TABLE 1. TYPOLOGY OF DIFFERENCES IN CHILD REARING
In this study, the research assistants and I followed a small number of families around in an intensive fashion to get a sense of the rhythms of their everyday lives. On the basis of the data collected, I develop the claim that common economic position in the society, defined in terms of social class membership, is closely tied to differences in the cultural logic of child-rearing. Following a well-established Western European tradition, I provide a categorical analysis, grouping families into the social categories of middle class, working class, and poor. 30 (See Table C1, Appendix C for details on how these categories were defined in this study.) I see this approach as more valuable than the gradational analysis often adopted by American scholars.31 In addition, I demonstrate that class differences in family life cut across a number of different and distinct spheres, which are usually not analyzed together by social scientists.

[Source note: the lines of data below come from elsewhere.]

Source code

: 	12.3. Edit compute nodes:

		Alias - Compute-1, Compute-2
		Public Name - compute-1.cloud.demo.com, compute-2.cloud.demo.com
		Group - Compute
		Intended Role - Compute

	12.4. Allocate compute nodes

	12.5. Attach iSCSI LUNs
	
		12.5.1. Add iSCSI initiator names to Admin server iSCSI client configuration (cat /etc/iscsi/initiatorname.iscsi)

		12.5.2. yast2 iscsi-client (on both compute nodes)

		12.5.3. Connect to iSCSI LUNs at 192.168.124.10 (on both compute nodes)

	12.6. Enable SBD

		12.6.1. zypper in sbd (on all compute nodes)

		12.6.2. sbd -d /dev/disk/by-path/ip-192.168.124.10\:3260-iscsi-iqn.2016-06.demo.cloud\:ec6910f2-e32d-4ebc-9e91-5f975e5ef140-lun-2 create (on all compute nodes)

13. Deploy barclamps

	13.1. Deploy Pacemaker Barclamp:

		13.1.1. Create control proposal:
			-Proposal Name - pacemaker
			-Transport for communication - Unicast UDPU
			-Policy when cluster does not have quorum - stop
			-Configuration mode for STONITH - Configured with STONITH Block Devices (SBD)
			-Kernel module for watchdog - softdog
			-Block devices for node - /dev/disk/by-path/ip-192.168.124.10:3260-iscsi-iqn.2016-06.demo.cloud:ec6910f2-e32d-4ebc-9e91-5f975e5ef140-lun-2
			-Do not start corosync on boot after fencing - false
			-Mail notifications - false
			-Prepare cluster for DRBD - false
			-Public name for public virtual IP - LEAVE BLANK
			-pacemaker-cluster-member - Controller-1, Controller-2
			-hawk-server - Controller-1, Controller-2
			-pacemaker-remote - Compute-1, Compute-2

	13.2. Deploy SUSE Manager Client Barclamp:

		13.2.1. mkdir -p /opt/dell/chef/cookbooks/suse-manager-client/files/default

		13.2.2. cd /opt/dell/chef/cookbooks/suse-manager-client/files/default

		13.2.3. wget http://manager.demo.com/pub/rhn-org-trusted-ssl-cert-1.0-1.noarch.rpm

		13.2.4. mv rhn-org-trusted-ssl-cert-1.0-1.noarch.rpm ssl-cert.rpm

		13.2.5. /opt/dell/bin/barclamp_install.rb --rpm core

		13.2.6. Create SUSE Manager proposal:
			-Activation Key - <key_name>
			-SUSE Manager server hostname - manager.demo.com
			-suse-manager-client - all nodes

In particular, I delineate a pattern of concerted cultivation in middle-class families and a pattern of the accomplishment of natural growth in working-class and poor families. Table 1 provides an overview of the main points of the book. It indicates that concerted cultivation entails an emphasis on children’s structured activities, language development and reasoning in the home, and active intervention in schooling. By contrast, the accomplishment of natural growth describes a form of child rearing in which children “hang out” and play, often with relatives, are given clear directives from parents with limited negotiation, and are granted more autonomy to manage their own affairs in institutions outside of the home. These patterns help us unpack the mechanisms through which social class conveys an advantage in daily life. In addressing these important issues, I have been guided heavily by the work of the late Pierre Bourdieu (see Appendix B for a brief exposition of his theoretical ideas).32
Despite these differences in social structural experiences, some important aspects of children’s lives are not differentiated by class, including watching favorite television shows, having meals at fast food restaurants such as McDonald’s, taking an interest in specific dolls and action figures, and eagerly anticipating Halloween and important family holidays. As I show in subsequent chapters, all parents (regardless of social class) face the task of getting children up, dressed, fed, and transported to school, and getting them medical attention when sick. Thus, some experiences are threaded through the lives of all families. Nevertheless, social class differences influence the very pace and rhythm of daily life. The next chapter, which examines the life of Garrett Tallinger, shows how middle-class parents’ efforts to develop their children’s talents through organized leisure activities can create a frenetic family life.